Once the pictures are removed, reproduce what is left of the data below exactly.

*** DATASET RECORDS

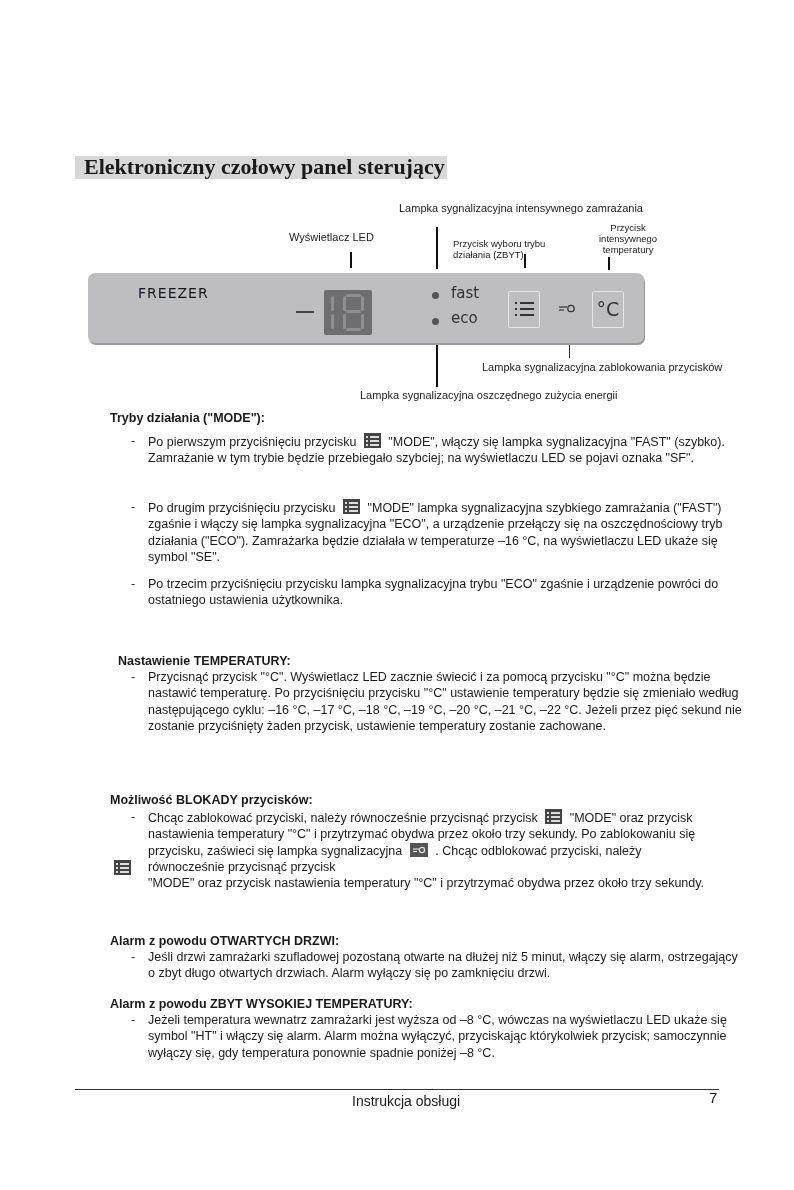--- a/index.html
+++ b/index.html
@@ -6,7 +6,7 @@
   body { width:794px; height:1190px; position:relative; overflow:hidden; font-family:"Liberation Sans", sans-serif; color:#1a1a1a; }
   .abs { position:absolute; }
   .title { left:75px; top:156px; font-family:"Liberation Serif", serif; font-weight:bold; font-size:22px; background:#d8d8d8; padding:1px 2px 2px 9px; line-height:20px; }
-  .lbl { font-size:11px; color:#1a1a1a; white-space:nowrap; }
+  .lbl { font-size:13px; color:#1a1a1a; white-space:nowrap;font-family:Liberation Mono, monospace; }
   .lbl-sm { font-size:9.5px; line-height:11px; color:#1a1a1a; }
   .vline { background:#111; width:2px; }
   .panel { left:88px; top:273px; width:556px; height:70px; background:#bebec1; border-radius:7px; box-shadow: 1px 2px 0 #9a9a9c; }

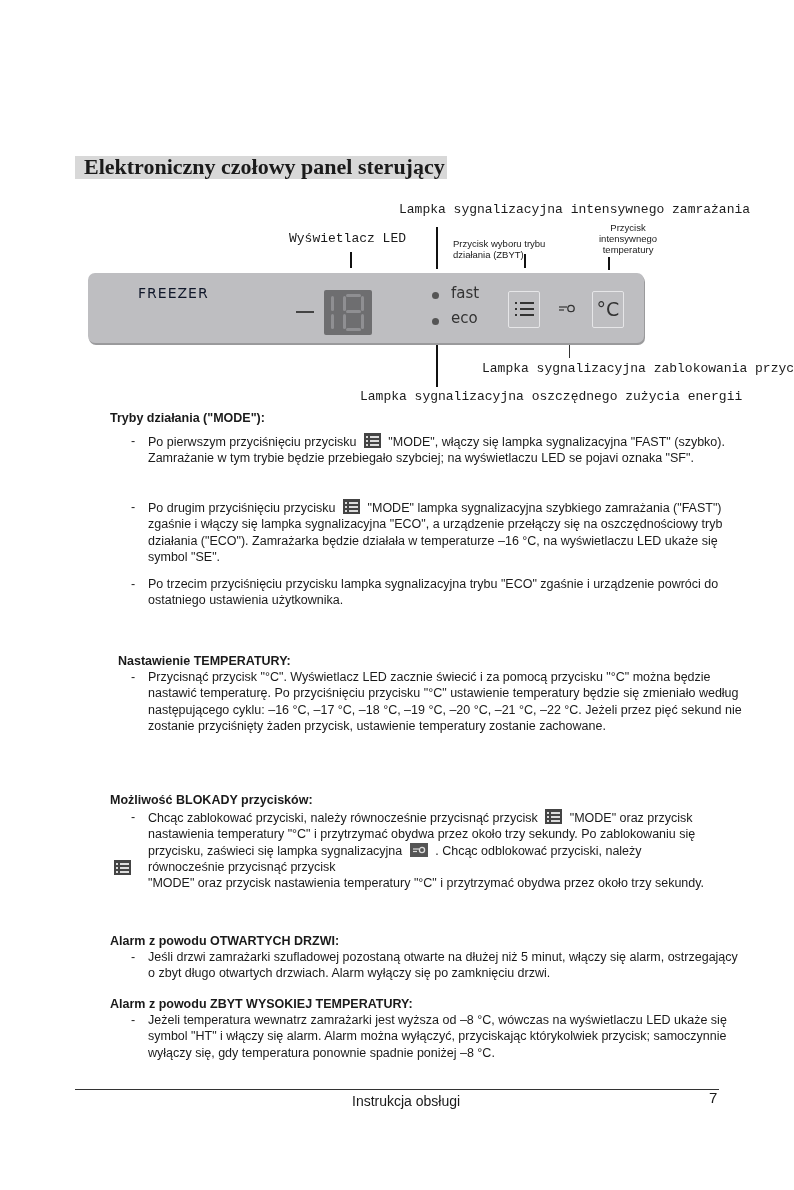--- a/index.html
+++ b/index.html
@@ -10,7 +10,7 @@
   .lbl-sm { font-size:9.5px; line-height:11px; color:#1a1a1a; }
   .vline { background:#111; width:2px; }
   .panel { left:88px; top:273px; width:556px; height:70px; background:#bebec1; border-radius:7px; box-shadow: 1px 2px 0 #9a9a9c; }
-  .freezer { left:50px; top:12px; font-size:14px; letter-spacing:1px; color:#0f172a; font-family:"DejaVu Sans", sans-serif; }
+  .freezer { left:50px; top:20px; font-size:14px; letter-spacing:1px; color:#1d4ed8; font-family:"DejaVu Sans", sans-serif; }
   .dash { left:208px; top:38px; width:18px; height:2px; background:#444; }
   .led { left:236px; top:17px; width:48px; height:45px; background:#6e6e70; border-radius:2px; }
   .seg { position:absolute; background:#8f8f92; border-radius:2px; }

******

OUTPUT FOR THIS EXERCISE
--- a/index.html
+++ b/index.html
@@ -6,7 +6,7 @@
   body { width:794px; height:1190px; position:relative; overflow:hidden; font-family:"Liberation Sans", sans-serif; color:#1a1a1a; }
   .abs { position:absolute; }
   .title { left:75px; top:156px; font-family:"Liberation Serif", serif; font-weight:bold; font-size:22px; background:#d8d8d8; padding:1px 2px 2px 9px; line-height:20px; }
-  .lbl { font-size:11px; color:#1a1a1a; white-space:nowrap; }
+  .lbl { font-size:13px; color:#1a1a1a; white-space:nowrap;font-family:Liberation Mono, monospace; }
   .lbl-sm { font-size:9.5px; line-height:11px; color:#1a1a1a; }
   .vline { background:#111; width:2px; }
   .panel { left:88px; top:273px; width:556px; height:70px; background:#bebec1; border-radius:7px; box-shadow: 1px 2px 0 #9a9a9c; }

--- a/index.html
+++ b/index.html
@@ -10,7 +10,7 @@
   .lbl-sm { font-size:9.5px; line-height:11px; color:#1a1a1a; }
   .vline { background:#111; width:2px; }
   .panel { left:88px; top:273px; width:556px; height:70px; background:#bebec1; border-radius:7px; box-shadow: 1px 2px 0 #9a9a9c; }
-  .freezer { left:50px; top:12px; font-size:14px; letter-spacing:1px; color:#0f172a; font-family:"DejaVu Sans", sans-serif; }
+  .freezer { left:50px; top:20px; font-size:14px; letter-spacing:1px; color:#1d4ed8; font-family:"DejaVu Sans", sans-serif; }
   .dash { left:208px; top:38px; width:18px; height:2px; background:#444; }
   .led { left:236px; top:17px; width:48px; height:45px; background:#6e6e70; border-radius:2px; }
   .seg { position:absolute; background:#8f8f92; border-radius:2px; }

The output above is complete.